## WHAT TO DO:
Lines from the one containing "## 🧪 การทดสอบ" to the end of the data below are to be restated exactly, with both ends included and nothing else.

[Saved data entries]

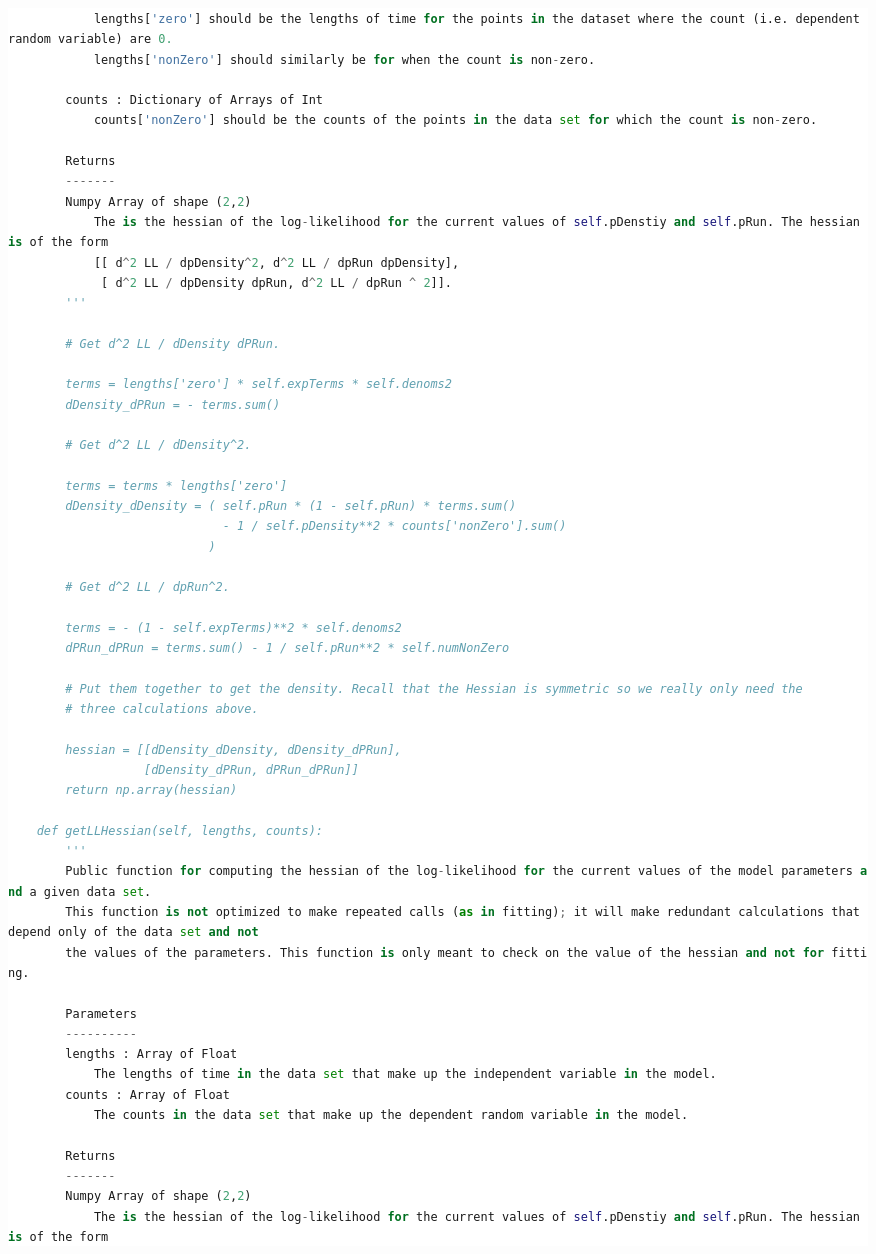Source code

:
 ``` python
            lengths['zero'] should be the lengths of time for the points in the dataset where the count (i.e. dependent random variable) are 0.
            lengths['nonZero'] should similarly be for when the count is non-zero.
       
        counts : Dictionary of Arrays of Int
            counts['nonZero'] should be the counts of the points in the data set for which the count is non-zero. 

        Returns
        -------
        Numpy Array of shape (2,2)
            The is the hessian of the log-likelihood for the current values of self.pDenstiy and self.pRun. The hessian is of the form
            [[ d^2 LL / dpDensity^2, d^2 LL / dpRun dpDensity],
             [ d^2 LL / dpDensity dpRun, d^2 LL / dpRun ^ 2]]. 
        '''

        # Get d^2 LL / dDensity dPRun.

        terms = lengths['zero'] * self.expTerms * self.denoms2
        dDensity_dPRun = - terms.sum()
    
        # Get d^2 LL / dDensity^2.

        terms = terms * lengths['zero'] 
        dDensity_dDensity = ( self.pRun * (1 - self.pRun) * terms.sum() 
                              - 1 / self.pDensity**2 * counts['nonZero'].sum()
                            ) 
       
        # Get d^2 LL / dpRun^2.

        terms = - (1 - self.expTerms)**2 * self.denoms2
        dPRun_dPRun = terms.sum() - 1 / self.pRun**2 * self.numNonZero 

        # Put them together to get the density. Recall that the Hessian is symmetric so we really only need the
        # three calculations above.
    
        hessian = [[dDensity_dDensity, dDensity_dPRun],
                   [dDensity_dPRun, dPRun_dPRun]]
        return np.array(hessian)

    def getLLHessian(self, lengths, counts):
        '''
        Public function for computing the hessian of the log-likelihood for the current values of the model parameters and a given data set.
        This function is not optimized to make repeated calls (as in fitting); it will make redundant calculations that depend only of the data set and not
        the values of the parameters. This function is only meant to check on the value of the hessian and not for fitting.

        Parameters
        ----------
        lengths : Array of Float
            The lengths of time in the data set that make up the independent variable in the model.
        counts : Array of Float
            The counts in the data set that make up the dependent random variable in the model.

        Returns
        -------
        Numpy Array of shape (2,2)
            The is the hessian of the log-likelihood for the current values of self.pDenstiy and self.pRun. The hessian is of the form
```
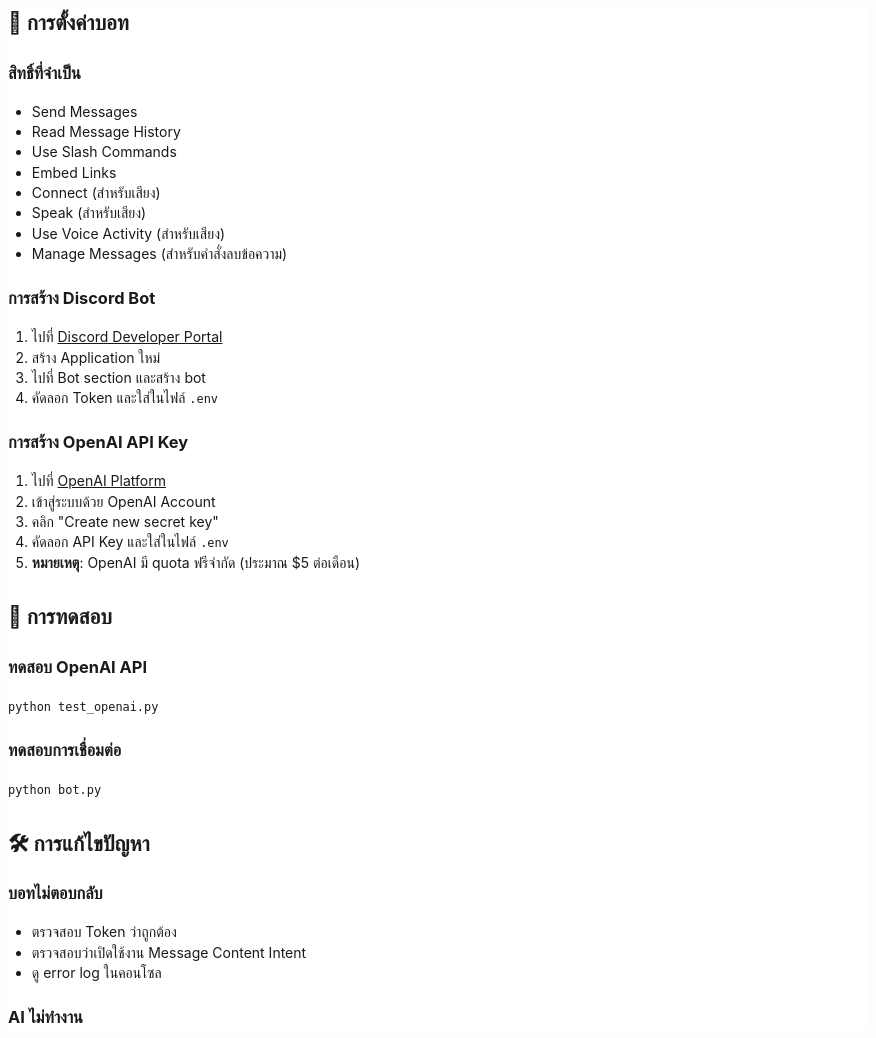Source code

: ## 🔧 การตั้งค่าบอท

### สิทธิ์ที่จำเป็น

- Send Messages
- Read Message History
- Use Slash Commands
- Embed Links
- Connect (สำหรับเสียง)
- Speak (สำหรับเสียง)
- Use Voice Activity (สำหรับเสียง)
- Manage Messages (สำหรับคำสั่งลบข้อความ)

### การสร้าง Discord Bot

1. ไปที่ [Discord Developer Portal](https://discord.com/developers/applications)
2. สร้าง Application ใหม่
3. ไปที่ Bot section และสร้าง bot
4. คัดลอก Token และใส่ในไฟล์ `.env`

### การสร้าง OpenAI API Key

1. ไปที่ [OpenAI Platform](https://platform.openai.com/api-keys)
2. เข้าสู่ระบบด้วย OpenAI Account
3. คลิก "Create new secret key"
4. คัดลอก API Key และใส่ในไฟล์ `.env`
5. **หมายเหตุ**: OpenAI มี quota ฟรีจำกัด (ประมาณ $5 ต่อเดือน)

## 🧪 การทดสอบ

### ทดสอบ OpenAI API

```bash
python test_openai.py
```

### ทดสอบการเชื่อมต่อ

```bash
python bot.py
```

## 🛠️ การแก้ไขปัญหา

### บอทไม่ตอบกลับ

- ตรวจสอบ Token ว่าถูกต้อง
- ตรวจสอบว่าเปิดใช้งาน Message Content Intent
- ดู error log ในคอนโซล

### AI ไม่ทำงาน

## RESPONSE FOR THIS EXERCISE:
## 🧪 การทดสอบ

### ทดสอบ OpenAI API

```bash
python test_openai.py
```

### ทดสอบการเชื่อมต่อ

```bash
python bot.py
```

## 🛠️ การแก้ไขปัญหา

### บอทไม่ตอบกลับ

- ตรวจสอบ Token ว่าถูกต้อง
- ตรวจสอบว่าเปิดใช้งาน Message Content Intent
- ดู error log ในคอนโซล

### AI ไม่ทำงาน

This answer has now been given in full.